This is not true at all, except maybe in very specific places (e.g. some jurisdictions do not allow you to call yourself an engineer without a specific qualification).
Software Engineer and Developer are essentially interchangeable terms and largely a matter of taste.
Those terms really aren’t interchangeable over here. At all. (NL). For the reasons I listed above.
“Developer” (or “ontwikkelaar” in Dutch) is monkey get instructions, monkey do things. A software engineer would get a request for something, research and figure out the solution, then build it.

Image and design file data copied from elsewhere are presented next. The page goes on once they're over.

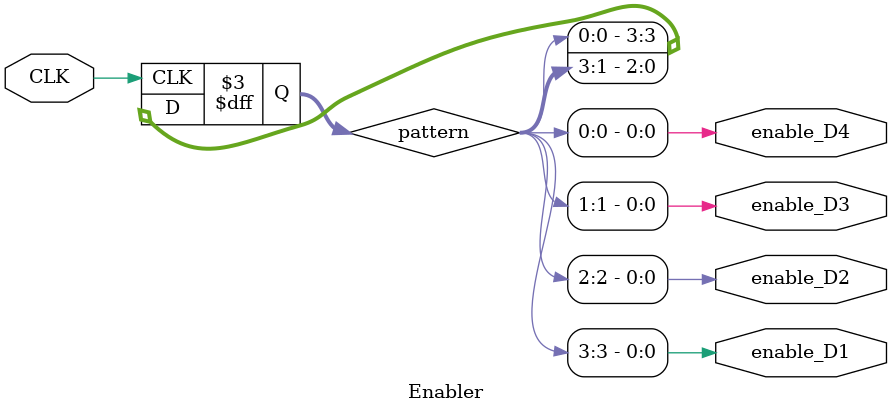
<source format=v>
`timescale 1ns / 1ps


module Enabler(
input CLK,
    output enable_D1,
    output enable_D2,
    output enable_D3,
    output enable_D4
    );
    
    reg [3:0] pattern = 4'b0111;
    
    assign enable_D1 = pattern[3];
    
    assign enable_D2 = pattern[2];
    assign enable_D3 = pattern[1];
    assign enable_D4 = pattern[0];
       
    //Shift each Vector
    always @(posedge CLK) begin
        pattern <= {pattern[0],pattern[3:1]};
    end
       
endmodule

</source>
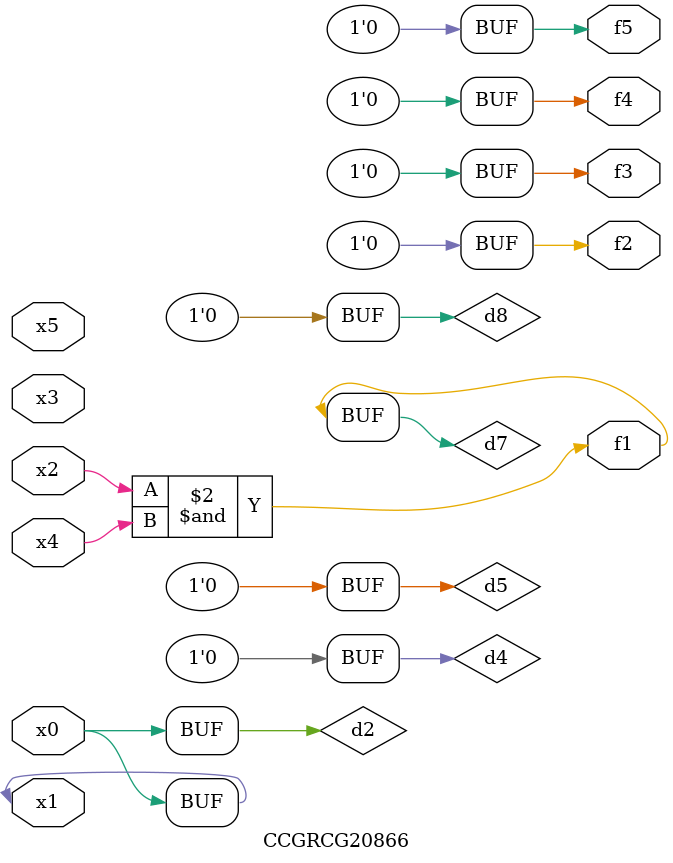
<source format=v>
module CCGRCG20866(
	input x0, x1, x2, x3, x4, x5,
	output f1, f2, f3, f4, f5
);

	wire d1, d2, d3, d4, d5, d6, d7, d8, d9;

	nand (d1, x1);
	buf (d2, x0, x1);
	nand (d3, x2, x4);
	and (d4, d1, d2);
	and (d5, d1, d2);
	nand (d6, d1, d3);
	not (d7, d3);
	xor (d8, d5);
	nor (d9, d5, d6);
	assign f1 = d7;
	assign f2 = d8;
	assign f3 = d8;
	assign f4 = d8;
	assign f5 = d8;
endmodule

</source>
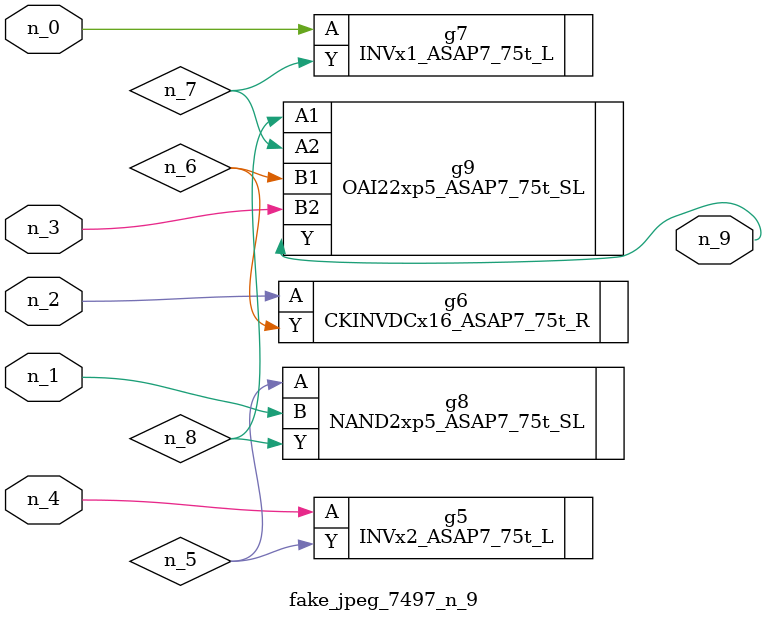
<source format=v>
module fake_jpeg_7497_n_9 (n_3, n_2, n_1, n_0, n_4, n_9);

input n_3;
input n_2;
input n_1;
input n_0;
input n_4;

output n_9;

wire n_8;
wire n_6;
wire n_5;
wire n_7;

INVx2_ASAP7_75t_L g5 ( 
.A(n_4),
.Y(n_5)
);

CKINVDCx16_ASAP7_75t_R g6 ( 
.A(n_2),
.Y(n_6)
);

INVx1_ASAP7_75t_L g7 ( 
.A(n_0),
.Y(n_7)
);

NAND2xp5_ASAP7_75t_SL g8 ( 
.A(n_5),
.B(n_1),
.Y(n_8)
);

OAI22xp5_ASAP7_75t_SL g9 ( 
.A1(n_8),
.A2(n_7),
.B1(n_6),
.B2(n_3),
.Y(n_9)
);


endmodule
</source>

Source: I’m a software engineer.
It may well be different in NL, I’m not going to argue with that. But ‘ontwikkelaar’ is literally a different word in a different language - no surprise that it may have different semantics to the closest word in English!
This is not true at all, except maybe in very specific places (e.g. some jurisdictions do not allow you to call yourself an engineer without a specific qualification).
Software Engineer and Developer are essentially interchangeable terms and largely a matter of taste.
Those terms really aren’t interchangeable over here. At all. (NL). For the reasons I listed above. “Developer” (or “ontwikkelaar” in Dutch) is monkey get instructions, monkey do things. A software engineer would get a request for something, research and figure out the solution, then build it. Source: I’m a software engineer.
It may well be different in NL, I’m not going to argue with that. But ‘ontwikkelaar’ is literally a different word in a different language - no surprise that it may have different semantics to the closest word in English!
It’s a literal translation, and most vacancies are posted in English anyway.